The tyres were very unlike the studded tyres we use on road cars here, they were "langpigg", ie
inch-and-a-half long steel cones with a threaded part at the base of the cone, these were bolted through the tyre from the inside. They were like cogwheels, and gave amazing grip on sheet ice.
Up to the Seventies, our National Ice championships were still running strongly, and would cater for all kinds of racing car....including the brave souls who ran open-cockpit single-seaters. No Nomex gear for that lot.. their outfits looked more like those of the Polar explorers of the 1920s!
No polar bear was safe from the aspiring ice racer in those days....its fur was too useful ;)

--- RECORDS SUPPLIED ---

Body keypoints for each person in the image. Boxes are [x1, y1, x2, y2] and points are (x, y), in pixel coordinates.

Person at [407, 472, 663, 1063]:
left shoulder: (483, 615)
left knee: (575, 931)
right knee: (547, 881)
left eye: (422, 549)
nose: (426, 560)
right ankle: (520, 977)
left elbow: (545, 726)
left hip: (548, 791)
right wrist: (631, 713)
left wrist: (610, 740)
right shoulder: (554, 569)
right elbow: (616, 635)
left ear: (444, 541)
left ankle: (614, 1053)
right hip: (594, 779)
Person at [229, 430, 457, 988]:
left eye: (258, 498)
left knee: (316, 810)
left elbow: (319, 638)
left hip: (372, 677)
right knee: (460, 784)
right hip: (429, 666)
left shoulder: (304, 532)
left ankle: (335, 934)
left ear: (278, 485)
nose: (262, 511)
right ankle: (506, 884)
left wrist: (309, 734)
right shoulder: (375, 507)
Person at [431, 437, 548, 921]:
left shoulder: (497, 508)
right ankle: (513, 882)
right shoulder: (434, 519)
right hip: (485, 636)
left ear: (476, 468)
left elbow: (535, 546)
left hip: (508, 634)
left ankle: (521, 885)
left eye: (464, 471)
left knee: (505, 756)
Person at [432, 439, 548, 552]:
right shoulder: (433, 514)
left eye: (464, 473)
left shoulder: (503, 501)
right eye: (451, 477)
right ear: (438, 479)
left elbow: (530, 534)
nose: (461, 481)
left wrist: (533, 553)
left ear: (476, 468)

==

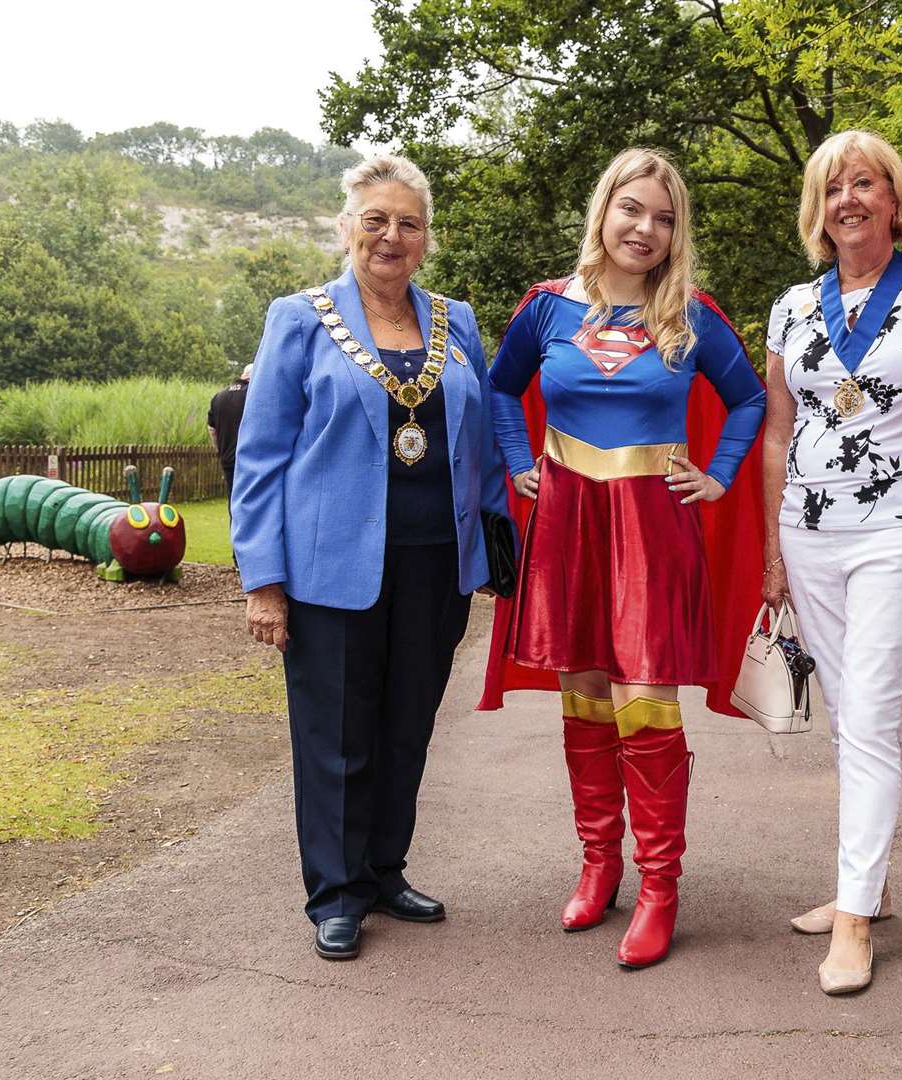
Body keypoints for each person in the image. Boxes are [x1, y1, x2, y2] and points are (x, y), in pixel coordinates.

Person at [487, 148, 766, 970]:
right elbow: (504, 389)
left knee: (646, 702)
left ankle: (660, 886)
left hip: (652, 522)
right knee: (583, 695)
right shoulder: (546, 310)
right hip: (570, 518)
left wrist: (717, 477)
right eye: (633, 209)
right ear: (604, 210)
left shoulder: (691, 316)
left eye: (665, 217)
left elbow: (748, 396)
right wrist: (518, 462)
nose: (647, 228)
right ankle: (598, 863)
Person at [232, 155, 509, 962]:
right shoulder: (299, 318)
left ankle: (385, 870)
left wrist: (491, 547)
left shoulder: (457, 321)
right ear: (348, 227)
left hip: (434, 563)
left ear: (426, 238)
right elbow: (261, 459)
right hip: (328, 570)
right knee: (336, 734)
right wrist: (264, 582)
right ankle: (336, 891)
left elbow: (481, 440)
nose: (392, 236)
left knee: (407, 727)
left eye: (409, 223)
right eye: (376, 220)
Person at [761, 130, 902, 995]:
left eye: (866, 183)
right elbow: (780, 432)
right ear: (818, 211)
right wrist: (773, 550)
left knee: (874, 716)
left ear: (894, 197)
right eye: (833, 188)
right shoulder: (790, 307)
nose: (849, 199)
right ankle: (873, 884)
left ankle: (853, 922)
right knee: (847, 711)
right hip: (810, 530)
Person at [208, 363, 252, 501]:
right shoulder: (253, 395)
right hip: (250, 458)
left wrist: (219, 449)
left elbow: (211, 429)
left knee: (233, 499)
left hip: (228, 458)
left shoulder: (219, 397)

==

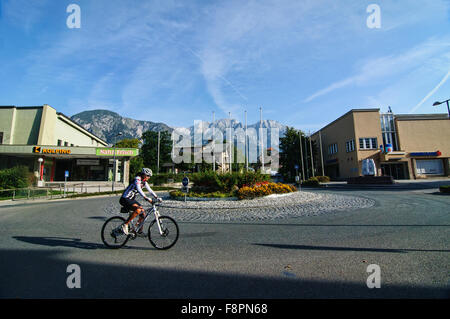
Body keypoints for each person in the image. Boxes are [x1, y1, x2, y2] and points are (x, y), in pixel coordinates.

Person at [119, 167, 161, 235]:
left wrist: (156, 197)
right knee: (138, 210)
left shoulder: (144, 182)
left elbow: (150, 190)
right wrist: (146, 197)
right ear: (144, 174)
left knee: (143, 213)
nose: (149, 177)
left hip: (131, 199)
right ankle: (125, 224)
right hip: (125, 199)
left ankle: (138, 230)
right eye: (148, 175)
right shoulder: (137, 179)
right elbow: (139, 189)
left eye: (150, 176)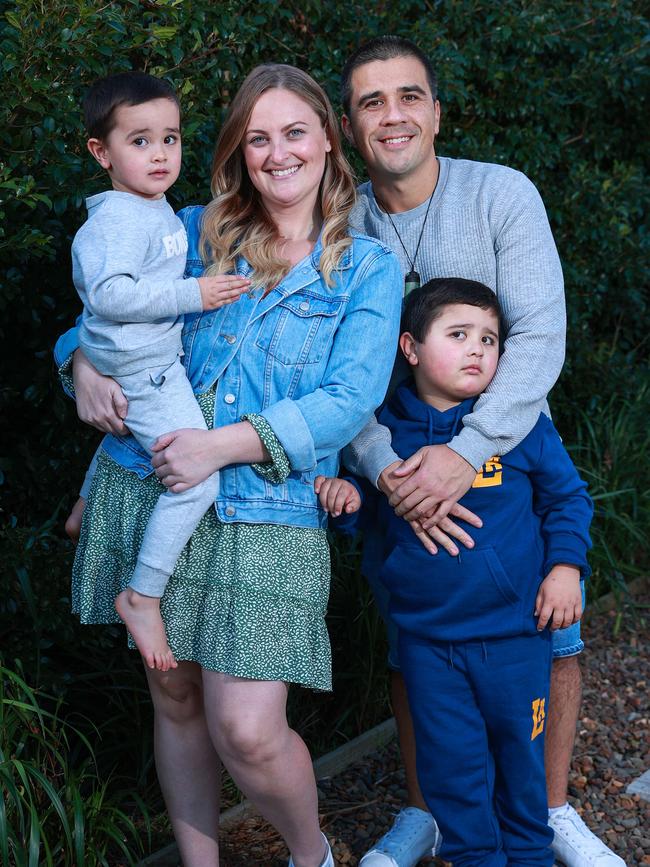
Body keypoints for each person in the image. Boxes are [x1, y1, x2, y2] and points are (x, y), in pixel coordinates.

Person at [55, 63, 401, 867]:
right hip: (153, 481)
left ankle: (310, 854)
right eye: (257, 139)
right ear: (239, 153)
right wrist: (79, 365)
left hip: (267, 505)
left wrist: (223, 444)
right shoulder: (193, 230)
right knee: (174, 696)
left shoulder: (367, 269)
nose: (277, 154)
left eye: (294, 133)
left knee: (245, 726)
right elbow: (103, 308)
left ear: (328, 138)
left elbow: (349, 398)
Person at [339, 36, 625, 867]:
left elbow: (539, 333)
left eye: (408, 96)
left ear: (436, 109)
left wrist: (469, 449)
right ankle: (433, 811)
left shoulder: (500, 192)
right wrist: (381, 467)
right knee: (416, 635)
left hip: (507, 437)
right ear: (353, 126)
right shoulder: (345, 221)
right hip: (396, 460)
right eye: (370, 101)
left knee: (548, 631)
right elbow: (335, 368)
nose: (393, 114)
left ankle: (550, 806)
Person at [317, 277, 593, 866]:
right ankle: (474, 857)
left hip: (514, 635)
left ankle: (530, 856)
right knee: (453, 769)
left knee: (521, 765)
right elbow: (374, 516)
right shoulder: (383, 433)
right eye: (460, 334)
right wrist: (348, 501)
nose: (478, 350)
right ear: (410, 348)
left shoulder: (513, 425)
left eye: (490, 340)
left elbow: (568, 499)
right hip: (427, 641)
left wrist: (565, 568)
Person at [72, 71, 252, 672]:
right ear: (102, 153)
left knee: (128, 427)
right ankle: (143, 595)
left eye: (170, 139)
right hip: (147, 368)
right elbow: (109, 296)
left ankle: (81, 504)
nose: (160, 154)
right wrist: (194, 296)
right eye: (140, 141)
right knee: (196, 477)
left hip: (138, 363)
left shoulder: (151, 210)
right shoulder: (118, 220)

--- REQUIRED ACTIONS ---
1. In the ice racing passage, how were the steel cones fixed to the tyres?
2. Pick up the ice racing passage after its last sentence and keep it going.
The records are separate from the ice racing passage.

--- ANSWER SECTION ---
1. They were bolted through the tyre from the inside.

2.
#4
Posted 18 January 2006 - 10:51
There used to be National Ice Racing Championships every winter
We didn't have any championship on ice here in Sweden until 1958. And by then the last era with the big racing cars on the ice was over. The first season a Ferrari Mondial won the sports car class. In the early sixties the sportscar or GT-class was mostly a Porsche affair apart for a couple of years when Lotus 23s ruled. They raced Fjunior for a couple of years, but there wasn't a championship for them. (Well, they tried one in '64 for F2/FJ, but there were too few competitors, so Gunnar Carlsson never got that championship.) In the late 60ies Fvee took to the ice. Otherwise it has been mostly touring cars.
Most of the big names in Nordic racing pre WWII would race on the Continent in the Summer, and tackle a season of ice racing in the winter.
I know only of two guys who raced on the continent : Per Viktor Widengren and Eugen Björnstad. (And Henken Widengren, but his only winter race was at Ramen, wich wasn't a real ice-race.) Surely there was a lot of other "big names" in Nordic racing. What races on the continent did they attend?
#5
Posted 18 January 2006 - 13:58
#6
Posted 18 January 2006 - 15:58
If I remember right, one of the best Scandinavian speedway riders after WWII, Norwegian Leif "Basse" Hveem left the ice-racing scene after having discovered how it felt...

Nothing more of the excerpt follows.